## Tarefa a
Altere os registros desde o início até a linha que contém "9: (162, 182)", inclusive, substituindo "zero-indexed" por "0-indexed". Reproduza essas linhas mantendo todo o restante inalterado.

###

No cotejo, com a devida vênia, deve-se dar prevalência ao externado pela Oficiala da Justiça, servidora munida de fé pública, sem qualquer vinculação ou animosidade com as partes. De outro lado, a testemunha CARLOS ALBERTO, embora compromissado, exercia cargo comissionado na administração municipal como Secretário, filiado ao PDT e superior hierárquico da demandada CLEUSA. 

 

Quanto ao bilhete encontrado na Secretaria Municipal de Assistência Social, embora haja referência no auto de cumprimento de que o mesmo estava na bolsa de CLEUSA, o depoimento da Oficiala de Justiça Thais da Silva Carretta esclareceu que o bilhete foi encontrado no lixo: "lembro que ele mexeu no lixo e ele achou uma papelzinho amassado, pequenininho, não era uma folha de ofício, era pequenininho, que tinha escrito os nomes, não lembro os nomes, mas era nomes que, assim, pra mim, não diziam nada. ... Depois que fiquei sabendo que era vereadores ou candidatos, uma coisa assim".

E prossegue:

(...)

TESTEMUNHA: Não, não, esse manuscrito aqui é do lixo, certeza, não é da bolsa ... 

DEFESA: Essa certidão tá incoerente com o local do papel, Doutor 

TESTEMUNHA: É, então deve ter acontecido um equívoco. O papel foi no lixo, na bolsa era uma notinha 

DEFESA: Tais, o papel é isso aqui, né? 

TESTEMUNHA: É, tava no lixo, ele tava amassadinho no lixo

(...)

 

Essa versão também é ratificada pelo testemunho de Maicon Oliveira Elegda, policial civil que presenciou a descoberta do papel no lixo:

"[...]. MP: Encontrou alguma coisa suspeita ou passível de envolvimento em ilícito eleitoral? 

TESTEMUNHA: Eu lembro o telefone de CLEUSA foi apreendido e alguns papeis que tavam no lixo sobre a eleição, alguns nomes de candidatos 

MP: Quando o Doutor encontrou esse papel no lixo tu já tava lá? 

TESTEMUNHA: Sim, sim 

MP: Chegou a ver isso? 

TESTEMUNHA: Sim! [...]" 

 

Devidamente esclarecida a localização do bilhete, não há nulidade a ser declarada nesse ponto, pois, em tendo sido o documento encontrado no lixo de um órgão público, sem qualquer reflexo nas atividades pessoais dos servidores envolvidos, desnecessária a expedição de mandado judicial específico para apreensão desse documento.

De outra banda, o argumento de que o Ministério Público Eleitoral agiu como testemunha do ato, atraindo vedação relacionada ao impedimento do juiz contida no art. 252 do Código de Processo Penal, igualmente não merece guarida, pois o Promotor Eleitoral estava agindo em nome próprio na condição de presidente das investigações, e não na condição de mera testemunha.

Por fim, a suscitada ilegalidade do interrogatório e da revista à bolsa da recorrente CLEUSA DE MELO, que não teria sido advertida do direito ao silêncio e de se fazer acompanhada de um advogado, igualmente, não prospera, pois o relato da oficiala de Justiça demonstra que a servidora CLEUSA autorizou e alcançou sua bolsa ao Promotor Eleitoral para verificação, perdendo sentido a objeção defensiva.

###

## Tarefa b
Conforme o trecho, em que local a Oficiala de Justiça afirmou ter sido encontrado o bilhete?

###

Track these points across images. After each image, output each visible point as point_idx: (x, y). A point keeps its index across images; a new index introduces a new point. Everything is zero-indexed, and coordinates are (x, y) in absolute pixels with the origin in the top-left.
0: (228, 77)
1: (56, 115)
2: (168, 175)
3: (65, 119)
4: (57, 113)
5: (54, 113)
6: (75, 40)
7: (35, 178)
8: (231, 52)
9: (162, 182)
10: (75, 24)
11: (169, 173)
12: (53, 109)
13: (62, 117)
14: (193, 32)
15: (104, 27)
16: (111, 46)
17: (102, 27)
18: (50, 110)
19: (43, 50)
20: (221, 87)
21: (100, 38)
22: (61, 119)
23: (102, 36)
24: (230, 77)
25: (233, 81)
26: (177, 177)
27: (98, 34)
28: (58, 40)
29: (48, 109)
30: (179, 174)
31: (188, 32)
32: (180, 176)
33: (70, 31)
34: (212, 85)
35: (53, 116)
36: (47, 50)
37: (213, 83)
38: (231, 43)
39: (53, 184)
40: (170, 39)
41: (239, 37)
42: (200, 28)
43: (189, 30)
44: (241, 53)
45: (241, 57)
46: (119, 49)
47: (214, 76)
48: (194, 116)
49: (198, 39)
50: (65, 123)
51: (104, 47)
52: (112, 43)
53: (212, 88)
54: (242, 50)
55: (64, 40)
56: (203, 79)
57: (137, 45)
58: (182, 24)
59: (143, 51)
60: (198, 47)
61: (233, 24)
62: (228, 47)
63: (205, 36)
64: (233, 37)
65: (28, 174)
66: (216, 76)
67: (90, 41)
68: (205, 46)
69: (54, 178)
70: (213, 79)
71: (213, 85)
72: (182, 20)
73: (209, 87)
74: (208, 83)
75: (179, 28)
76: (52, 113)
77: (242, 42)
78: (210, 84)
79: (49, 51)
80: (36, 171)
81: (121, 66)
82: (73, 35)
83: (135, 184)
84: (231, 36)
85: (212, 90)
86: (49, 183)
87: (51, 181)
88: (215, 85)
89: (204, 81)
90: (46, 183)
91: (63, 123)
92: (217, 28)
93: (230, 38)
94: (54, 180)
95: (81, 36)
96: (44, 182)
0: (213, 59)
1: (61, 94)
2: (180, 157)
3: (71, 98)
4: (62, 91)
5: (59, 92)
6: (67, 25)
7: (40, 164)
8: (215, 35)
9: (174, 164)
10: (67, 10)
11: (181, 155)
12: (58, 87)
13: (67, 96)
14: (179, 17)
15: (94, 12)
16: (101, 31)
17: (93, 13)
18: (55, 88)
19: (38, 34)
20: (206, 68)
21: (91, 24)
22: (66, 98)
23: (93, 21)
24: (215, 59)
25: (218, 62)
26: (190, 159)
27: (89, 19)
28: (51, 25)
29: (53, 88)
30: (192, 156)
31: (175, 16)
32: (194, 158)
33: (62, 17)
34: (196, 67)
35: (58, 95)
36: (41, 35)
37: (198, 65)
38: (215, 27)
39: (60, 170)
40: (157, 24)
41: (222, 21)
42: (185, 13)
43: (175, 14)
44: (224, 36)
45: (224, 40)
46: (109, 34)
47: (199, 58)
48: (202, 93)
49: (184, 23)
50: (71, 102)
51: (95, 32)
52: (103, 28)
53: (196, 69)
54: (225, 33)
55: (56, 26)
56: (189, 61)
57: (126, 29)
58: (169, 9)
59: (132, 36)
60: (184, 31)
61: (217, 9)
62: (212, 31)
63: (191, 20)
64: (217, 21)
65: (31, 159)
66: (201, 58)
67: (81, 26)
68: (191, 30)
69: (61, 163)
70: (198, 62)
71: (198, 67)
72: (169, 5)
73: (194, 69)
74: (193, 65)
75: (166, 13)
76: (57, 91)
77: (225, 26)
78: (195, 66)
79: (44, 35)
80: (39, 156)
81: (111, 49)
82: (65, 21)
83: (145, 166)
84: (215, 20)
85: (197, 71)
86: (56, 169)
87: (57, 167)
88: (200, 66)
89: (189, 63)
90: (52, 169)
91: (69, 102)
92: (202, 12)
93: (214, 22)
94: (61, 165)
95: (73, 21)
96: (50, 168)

###

## Resolução da tarefa a
Track these points across images. After each image, output each visible point as point_idx: (x, y). A point keeps its index across images; a new index introduces a new point. Everything is 0-indexed, and coordinates are (x, y) in absolute pixels with the origin in the top-left.
0: (228, 77)
1: (56, 115)
2: (168, 175)
3: (65, 119)
4: (57, 113)
5: (54, 113)
6: (75, 40)
7: (35, 178)
8: (231, 52)
9: (162, 182)

## Resolução da tarefa b
No lixo da Secretaria Municipal de Assistência Social, e não na bolsa de CLEUSA.